Entretanto, de certa forma Roland sempre viveu atormentado pelo seu passado. Uma de suas companheiras, que não quis ser identificada, afirmou ao New York Post que ele se preocupava com a possibilidade dos seus colegas da NASA descobrirem que ele foi a inspiração para “O Exorcista.”
“No Halloween, sempre saíamos de casa porque ele imaginava que alguém iria até sua residência e saberia onde ele morava e nunca o deixaria ter paz”, afirmou a mulher, que complementou dizendo que a vida de Roland foi basicamente preocupação.
Em 2001, após quase 40 anos de trabalho na NASA, Roland se aposentou. E em 2020, ele morreu após sofrer um derrame em casa em Marriottsville, Maryland.
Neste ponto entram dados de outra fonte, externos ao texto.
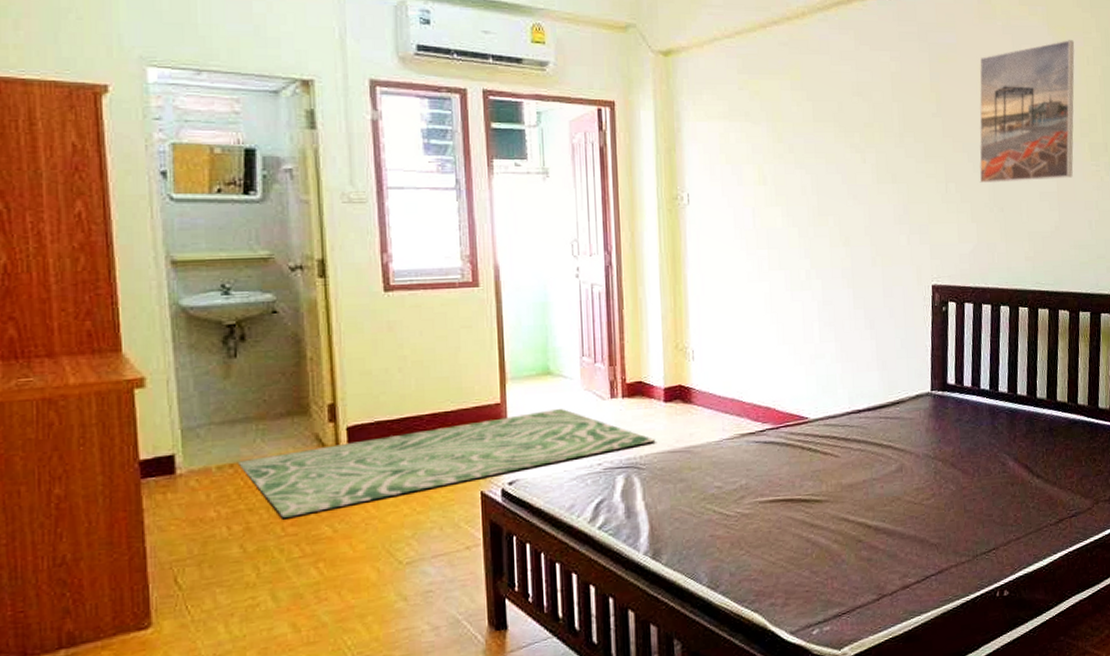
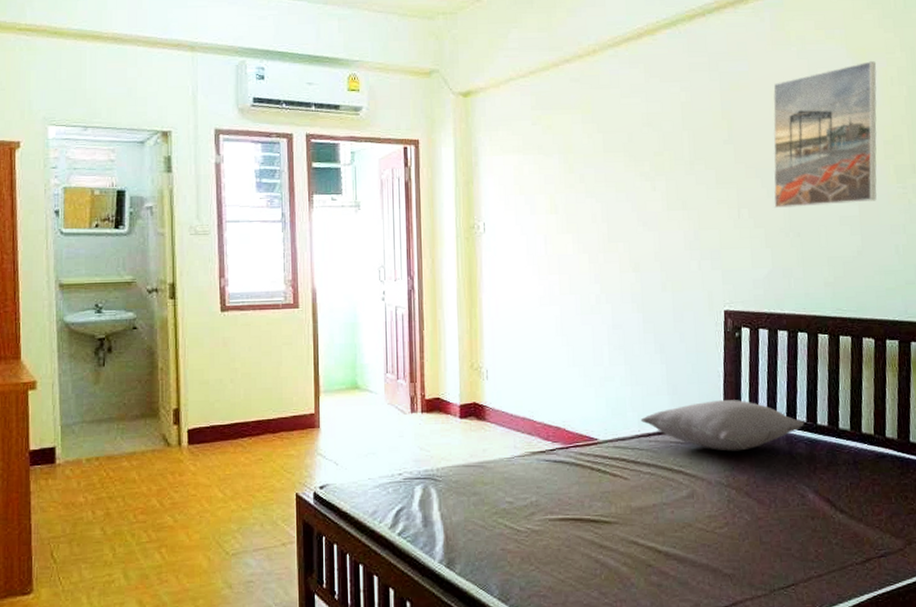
rug: present [237,409,656,518] -> none [101,421,451,507]
pillow: none [851,373,1006,425] -> present [640,400,805,451]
E ele estava a um mês de completar 86 anos.
Onde saber mais sobre o caso de Roland Doe
O documentário “Roland Doe: A Verdadeira História de O Exorcista”, disponível no Prime Video, relata a história do adolescente possuído e é uma boa opção para quem deseja mergulhar ainda mais na história que inspirou o clássico filme de terror.
E se você prefere livros, a obra The Devil, Demonology, and Witchcraft (O Diabo, Demonologia e Bruxaria, em tradução livre) do historiador Henry A. Kelly, publicada em 1974, é uma grande fonte de informações.
A obra conta com um testemunho direto do padre Bowdern, que revelou que a ordem para realizar o exorcismo veio de autoridades eclesiásticas, e que ele apenas havia cumprido com as suas obrigações.
Ao ser questionado sobre os sinais de possessão que levaram à decisão pelo exorcismo, o padre revelou que não havia sinais de possessão diabólica relatados ou observados antes do início dos exorcismos, sendo Kelly escreveu em seu livro.
O historiador ainda comenta que as investigações anteriores sobre o caso eram falhas, e que os fenômenos sobrenaturais relatados pela família de Roland, como os objetos que se moviam na casa poderiam ter explicações diversas.
Ainda há o fato de que os rituais não contaram com qualquer supervisão médica, o que poderia colocar os testemunhos do diário de Bishop ainda mais em xeque.
No fim das contas, a veracidade ou não do caso de Roland é uma conclusão pessoal.